Any help with this question?

 

At time t = 0, a football player kicks a ball from the point A with position vector (2i + j) m

on a horizontal football field. The motion of the ball is modelled as that of a particle

moving horizontally with constant velocity (5i + 8j) m s–1. Find

(a) the speed of the ball,

 

 

 

(b) the position vector of the ball after t seconds.

 

The point B on the field has position vector (10i + 7j) m.

 

© Find the time when the ball is due north of B.

 

At time t = 0, another player starts running due north from B and moves with constant

speed v m s–1. Given that he intercepts the ball,

 

d) find the value of v.

 

I worked out part a, b, c but have no idea as to how to do part d :'(

[Greg H.]

My suggestion would be to keep in mind that if both objects (the ball and the player) start moving at the same time (t=0) and arrive at the same place in the same amount of time (which you found in answer c), then the velocity they travel is dependent on the distance they need to cover to reach that point.

[imatfaal]

There may well be a more elegant solution but I would initially work out the postion of point C - being the point at player running north intercepts the ball. You can then work out the distance moved and the time taken - and as it is a constant velocity that's all you need to know.

[Daedalus]

The following graph allows us to visualize the problem:

 

 

[math]\vec A[/math] is the position vector for where the ball was kicked, [math]\vec v_b[/math] is the velocity vector of the ball, [math]\vec B[/math] is the position vector where the player starts running north, [math]\vec v_p[/math] is that player's velocity vector, and [math]\vec C[/math] is the position vector where the player intercepts the ball.

 

You already know parts a - c:

 

a.) The speed of the ball is equal to the magnitude of [math]\vec v_b[/math] such that:

 

[math]|\vec v_b|=\sqrt{5^2+8^2}=\sqrt{89}\, m/s[/math].

 

b.) The position vector of the ball after [math]t[/math] seconds is:

 

[math]r_b(t)=\vec A + t \, \vec v_b=(2+5t)i+(1+8t)j[/math].

 

c.) The time when the ball is due north from [math]\vec B[/math] is when the [math]i[/math] component of the ball's position vector equals the [math]i[/math] component of [math]\vec B[/math]:

 

[math]2+5t = 10\, m, \ \ t=8/5 \, s = 1.6\, s[/math]

 

Now for part d:

 

1.) You already know it takes [math]1.6\, s[/math] for the ball to be located due north of [math]\vec B[/math].
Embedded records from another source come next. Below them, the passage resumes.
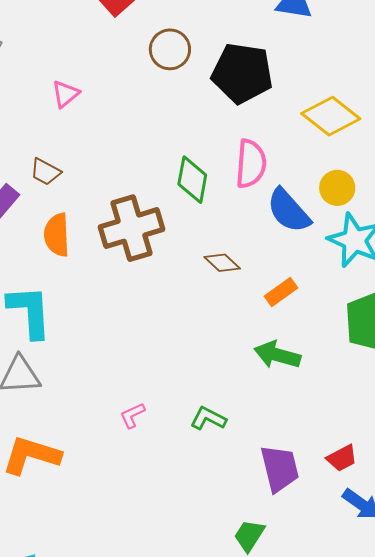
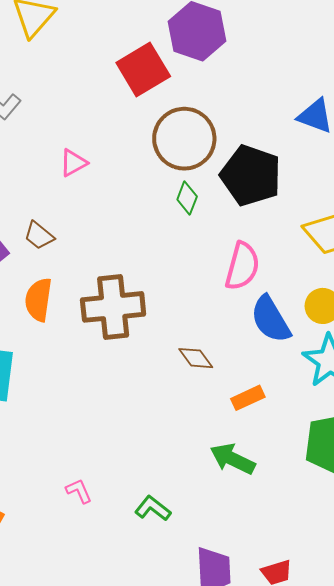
brown circle: (170, 49) -> (184, 139), size x1.5
green diamond: (192, 180) -> (187, 198), moved, size x0.7
pink L-shape: (132, 415) -> (79, 491), turned 80

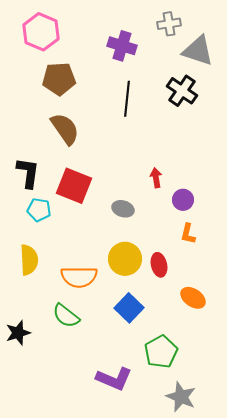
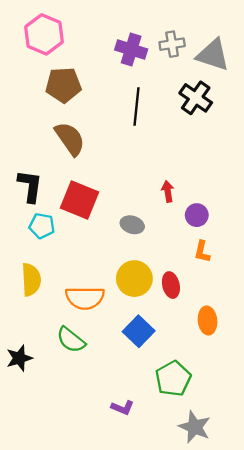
gray cross: (169, 24) -> (172, 44), moved
orange ellipse: (193, 298) -> (208, 320), turned 50
purple L-shape: (114, 379) -> (123, 408), size x0.6

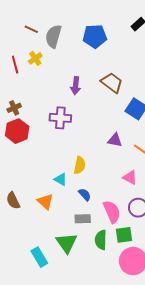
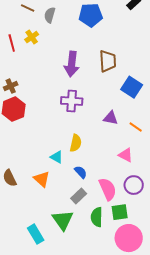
gray semicircle: (53, 36) -> (50, 15), size x0.7
brown trapezoid: (112, 83) -> (108, 61), turned 50
purple arrow: (76, 86) -> (72, 64), size x1.4
purple cross: (60, 118) -> (72, 101), moved
gray rectangle: (83, 219) -> (79, 196), turned -42

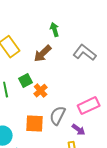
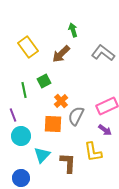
orange cross: (41, 91) -> (61, 101), moved
purple arrow: (79, 130) -> (105, 130), moved

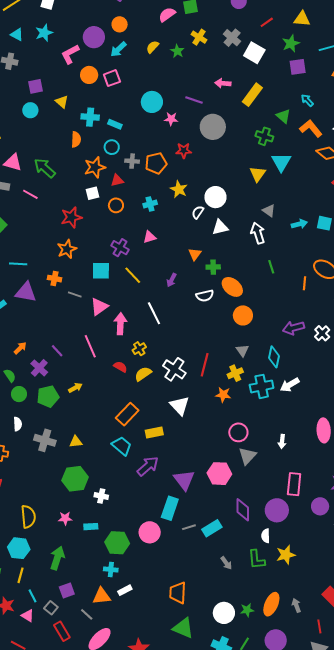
2.) You also know the position that the player at [math]\vec B[/math] begins running for the ball.

3.) You also know that the player runs due north such that the position vector of the player after [math]t[/math] seconds is:

 

[math]r_p(t)=\vec B + t \, \vec v_p=10i+(7+v\, t)j[/math]

 

Now all you need to do is set the position vector of the ball [math]r_b(t)[/math] equal to the position vector of the player [math]r_p(t)[/math] at time [math]1.6\, s[/math] and solve for [math]v[/math]:

 

[math](2+5(1.6))i+(1+8(1.6))j = 10i+(7+v(1.6))[/math]

 

[math](2+5(1.6))i = 10i[/math]

[math](1+8(1.6))j = 13.8j = (7+v(1.6))j[/math]

 

The rest is up to you : )

Edited May 15, 2012 by Daedalus

[imatfaal]

Great post Daedalus - if anything a bit too much on the answers. This is homework help

[Daedalus]

Sorry about that. I based my reply on the assumption that he knew parts a - c. I'll trim it back next time : )

Edited May 16, 2012 by Daedalus